Scored with a minimalist soundtrack
provided by Nine Inch Nails, CITIZENFOUR
pulsates along with a simmering tension. An early scene shows with what would be
otherwise innocuous footage of a construction site turn insidious when revealed
to be that of an NSA surveillance facility in Utah. Judges in San Francisco get
up in arms when a Department of Justice attorney suggests they shouldn’t
intervene after it was revealed in 2006 the NSA was spying on AT&T
customers and some of those customers decided to sue. It is against this political
backdrop that Snowden enters the picture, agreeing to meet Poitras in a hotel
in Hong Kong.
Anticipation couldn’t be higher
for Snowden to emerge, the stakes meticulously built to great heights through
Poitras’s voice-over narration and the steady unveiling of the circumstances of
what is declared in CITIZENFOUR, “The
greatest violation of civil liberties in the history of America.” Poitras is
instructed to employ the help of journalist Glenn Greenwald, who joins her along
with journalist Ewen MacAskill from UK newspaper The Guardian, in Hong Kong
over the week in which Snowden unveiled the now infamous NSA documents. What
unfolds over the course of that week is fascinating, scary, and often
hilarious, sometimes all at once. Jason Bourne himself couldn’t think up all
the spy hijinks Snowden pulls to protect himself, the journalists and the
information he is passing on to them, and they are frequently extremely
entertaining.

[Saved data entries]

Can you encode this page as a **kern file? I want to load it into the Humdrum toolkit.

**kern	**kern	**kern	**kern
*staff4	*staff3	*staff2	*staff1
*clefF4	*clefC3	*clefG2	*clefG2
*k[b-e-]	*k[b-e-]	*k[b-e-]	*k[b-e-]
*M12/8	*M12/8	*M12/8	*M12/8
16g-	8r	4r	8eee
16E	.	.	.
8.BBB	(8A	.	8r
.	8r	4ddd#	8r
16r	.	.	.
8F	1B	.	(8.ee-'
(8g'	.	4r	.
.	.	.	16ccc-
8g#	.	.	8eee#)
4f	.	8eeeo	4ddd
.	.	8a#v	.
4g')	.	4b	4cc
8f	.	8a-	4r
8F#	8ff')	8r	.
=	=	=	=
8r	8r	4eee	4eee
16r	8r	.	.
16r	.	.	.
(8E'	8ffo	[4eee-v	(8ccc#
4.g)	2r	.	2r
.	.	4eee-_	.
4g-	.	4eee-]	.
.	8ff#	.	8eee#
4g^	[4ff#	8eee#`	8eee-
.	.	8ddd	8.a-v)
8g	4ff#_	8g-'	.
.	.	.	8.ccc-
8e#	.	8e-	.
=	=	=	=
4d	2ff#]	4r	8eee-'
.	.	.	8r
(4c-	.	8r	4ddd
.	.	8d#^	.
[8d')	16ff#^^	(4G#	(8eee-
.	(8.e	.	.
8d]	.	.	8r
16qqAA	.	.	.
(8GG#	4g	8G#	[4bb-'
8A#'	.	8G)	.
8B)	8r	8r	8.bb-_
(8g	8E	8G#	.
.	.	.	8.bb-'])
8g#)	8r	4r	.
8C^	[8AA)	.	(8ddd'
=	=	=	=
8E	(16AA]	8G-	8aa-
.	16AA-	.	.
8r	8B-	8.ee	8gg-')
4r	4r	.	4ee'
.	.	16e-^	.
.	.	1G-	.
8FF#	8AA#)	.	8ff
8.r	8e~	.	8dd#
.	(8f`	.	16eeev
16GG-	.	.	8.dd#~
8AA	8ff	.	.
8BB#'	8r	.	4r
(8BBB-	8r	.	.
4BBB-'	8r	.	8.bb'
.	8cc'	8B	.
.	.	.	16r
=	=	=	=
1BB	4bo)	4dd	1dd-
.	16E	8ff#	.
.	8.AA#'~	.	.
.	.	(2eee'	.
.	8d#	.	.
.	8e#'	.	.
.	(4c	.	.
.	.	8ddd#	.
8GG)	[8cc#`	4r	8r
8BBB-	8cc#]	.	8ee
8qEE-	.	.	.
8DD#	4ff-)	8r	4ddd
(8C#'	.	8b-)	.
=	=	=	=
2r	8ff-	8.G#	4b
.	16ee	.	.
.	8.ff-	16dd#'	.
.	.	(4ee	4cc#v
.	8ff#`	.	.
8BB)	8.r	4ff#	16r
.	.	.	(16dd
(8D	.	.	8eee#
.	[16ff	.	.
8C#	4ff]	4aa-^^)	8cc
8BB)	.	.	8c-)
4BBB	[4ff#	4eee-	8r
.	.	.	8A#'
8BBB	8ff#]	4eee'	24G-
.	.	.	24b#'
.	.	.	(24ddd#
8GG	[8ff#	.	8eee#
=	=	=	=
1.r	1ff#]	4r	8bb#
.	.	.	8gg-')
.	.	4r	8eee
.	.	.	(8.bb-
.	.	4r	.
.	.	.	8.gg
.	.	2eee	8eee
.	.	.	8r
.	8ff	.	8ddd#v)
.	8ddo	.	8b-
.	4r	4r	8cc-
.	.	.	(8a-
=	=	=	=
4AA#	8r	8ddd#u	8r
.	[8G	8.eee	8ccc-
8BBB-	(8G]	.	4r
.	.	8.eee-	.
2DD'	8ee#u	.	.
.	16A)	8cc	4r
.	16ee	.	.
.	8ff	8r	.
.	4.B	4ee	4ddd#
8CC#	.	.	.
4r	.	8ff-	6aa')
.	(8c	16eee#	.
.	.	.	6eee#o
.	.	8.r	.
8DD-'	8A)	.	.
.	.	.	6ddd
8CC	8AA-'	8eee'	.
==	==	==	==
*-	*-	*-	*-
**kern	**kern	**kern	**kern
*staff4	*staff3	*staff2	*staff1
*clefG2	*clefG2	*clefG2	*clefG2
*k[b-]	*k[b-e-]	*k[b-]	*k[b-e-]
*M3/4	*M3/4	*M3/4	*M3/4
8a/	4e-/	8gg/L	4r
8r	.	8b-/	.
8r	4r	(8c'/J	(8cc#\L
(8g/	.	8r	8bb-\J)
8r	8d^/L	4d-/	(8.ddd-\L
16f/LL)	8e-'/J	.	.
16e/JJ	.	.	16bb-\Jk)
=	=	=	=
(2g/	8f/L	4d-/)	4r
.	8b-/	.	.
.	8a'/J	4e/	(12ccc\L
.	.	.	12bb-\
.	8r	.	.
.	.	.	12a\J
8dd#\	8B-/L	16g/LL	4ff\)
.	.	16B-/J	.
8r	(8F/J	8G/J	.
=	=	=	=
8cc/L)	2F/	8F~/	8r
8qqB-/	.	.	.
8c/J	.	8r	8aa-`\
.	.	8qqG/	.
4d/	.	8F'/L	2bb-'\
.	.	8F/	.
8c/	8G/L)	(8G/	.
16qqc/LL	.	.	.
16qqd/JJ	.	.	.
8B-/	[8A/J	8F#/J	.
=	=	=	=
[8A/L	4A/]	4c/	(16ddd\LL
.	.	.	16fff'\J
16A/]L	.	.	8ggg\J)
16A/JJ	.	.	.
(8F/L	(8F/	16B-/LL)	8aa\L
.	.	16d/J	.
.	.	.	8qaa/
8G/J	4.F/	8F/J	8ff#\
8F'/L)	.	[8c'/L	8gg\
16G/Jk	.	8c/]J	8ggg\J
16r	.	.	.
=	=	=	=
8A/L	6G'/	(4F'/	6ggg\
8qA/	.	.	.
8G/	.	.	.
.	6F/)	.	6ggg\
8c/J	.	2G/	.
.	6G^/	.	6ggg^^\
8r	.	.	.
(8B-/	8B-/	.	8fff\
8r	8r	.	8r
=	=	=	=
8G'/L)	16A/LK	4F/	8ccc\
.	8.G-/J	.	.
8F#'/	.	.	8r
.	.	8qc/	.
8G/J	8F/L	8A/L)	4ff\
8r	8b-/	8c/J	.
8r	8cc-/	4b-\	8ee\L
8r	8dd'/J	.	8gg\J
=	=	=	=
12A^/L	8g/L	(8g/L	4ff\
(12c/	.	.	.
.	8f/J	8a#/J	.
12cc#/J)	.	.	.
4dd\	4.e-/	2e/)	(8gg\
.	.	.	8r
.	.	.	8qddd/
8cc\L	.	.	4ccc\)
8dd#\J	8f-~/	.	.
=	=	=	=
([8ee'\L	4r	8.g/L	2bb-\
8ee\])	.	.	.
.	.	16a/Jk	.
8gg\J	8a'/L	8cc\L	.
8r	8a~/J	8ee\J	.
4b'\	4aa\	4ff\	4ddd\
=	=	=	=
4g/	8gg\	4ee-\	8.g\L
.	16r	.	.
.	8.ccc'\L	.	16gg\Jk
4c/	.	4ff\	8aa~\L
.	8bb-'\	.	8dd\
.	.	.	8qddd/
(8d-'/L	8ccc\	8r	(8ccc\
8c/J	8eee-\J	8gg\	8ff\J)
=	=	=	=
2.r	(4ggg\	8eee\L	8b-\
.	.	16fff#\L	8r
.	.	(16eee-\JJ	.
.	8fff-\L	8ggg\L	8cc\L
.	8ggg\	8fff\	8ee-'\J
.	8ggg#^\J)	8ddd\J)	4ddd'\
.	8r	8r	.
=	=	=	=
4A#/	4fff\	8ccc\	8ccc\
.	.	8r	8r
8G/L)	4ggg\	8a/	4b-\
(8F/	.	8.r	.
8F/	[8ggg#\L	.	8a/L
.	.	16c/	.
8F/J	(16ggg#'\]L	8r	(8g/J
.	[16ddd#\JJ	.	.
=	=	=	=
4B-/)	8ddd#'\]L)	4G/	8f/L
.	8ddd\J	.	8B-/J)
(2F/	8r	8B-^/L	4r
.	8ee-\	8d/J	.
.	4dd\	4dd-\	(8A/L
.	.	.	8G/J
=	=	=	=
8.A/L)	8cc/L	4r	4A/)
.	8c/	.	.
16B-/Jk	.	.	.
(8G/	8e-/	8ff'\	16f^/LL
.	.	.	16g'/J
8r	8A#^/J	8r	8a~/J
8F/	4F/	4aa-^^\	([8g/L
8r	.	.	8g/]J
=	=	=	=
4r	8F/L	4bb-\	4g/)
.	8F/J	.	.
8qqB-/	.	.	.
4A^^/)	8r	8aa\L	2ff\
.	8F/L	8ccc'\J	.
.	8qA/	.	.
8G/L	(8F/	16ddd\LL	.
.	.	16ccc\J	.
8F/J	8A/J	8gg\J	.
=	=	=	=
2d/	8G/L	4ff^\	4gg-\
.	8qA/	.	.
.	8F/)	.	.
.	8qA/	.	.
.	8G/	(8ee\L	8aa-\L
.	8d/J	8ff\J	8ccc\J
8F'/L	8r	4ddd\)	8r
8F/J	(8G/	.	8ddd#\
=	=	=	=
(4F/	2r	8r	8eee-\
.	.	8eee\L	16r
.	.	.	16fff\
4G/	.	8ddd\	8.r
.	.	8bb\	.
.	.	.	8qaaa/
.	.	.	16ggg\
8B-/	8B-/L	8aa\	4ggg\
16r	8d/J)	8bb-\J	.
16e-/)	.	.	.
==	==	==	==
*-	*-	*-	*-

Problem set |
**1)** According to the CITIZENFOUR review, who provided the film's soundtrack?
**2)** List the words the CITIZENFOUR review uses to describe what unfolds over the week in Hong Kong.
**3)** Continue the CITIZENFOUR review from its last sentence.

Answers for the exercise |
**1)** Nine Inch Nails

**2)** Fascinating, scary, hilarious

**3)**
What CITIZENFOUR shows that hasn’t been known before is the thought
process behind Snowden’s decision to expose himself as the source so soon after
the NSA documents are reveled, but Snowden is resolute about taking a stand and
putting a face to his act of defiance against what he considers
unconstitutional government oppression. Throughout CITIZENFOUR loss of privacy is equated with loss of civil liberty,
and though Snowden presses the idea that the real story is about the American
government and not himself, his stepping out from behind the curtain was an act
of personifying a particular notion of idealism, an act that CITIZENFOUR brings even more fully to
fruition. It doesn’t hurt that Snowden is charismatic, photogenic and youthful,
and that the last shot we see of him in Hong Kong before going off into the
political wilderness to seek status as a refugee is of him decked out all in
black, Neo-style, slicking back his hair with all the vanity of a typical
millennial.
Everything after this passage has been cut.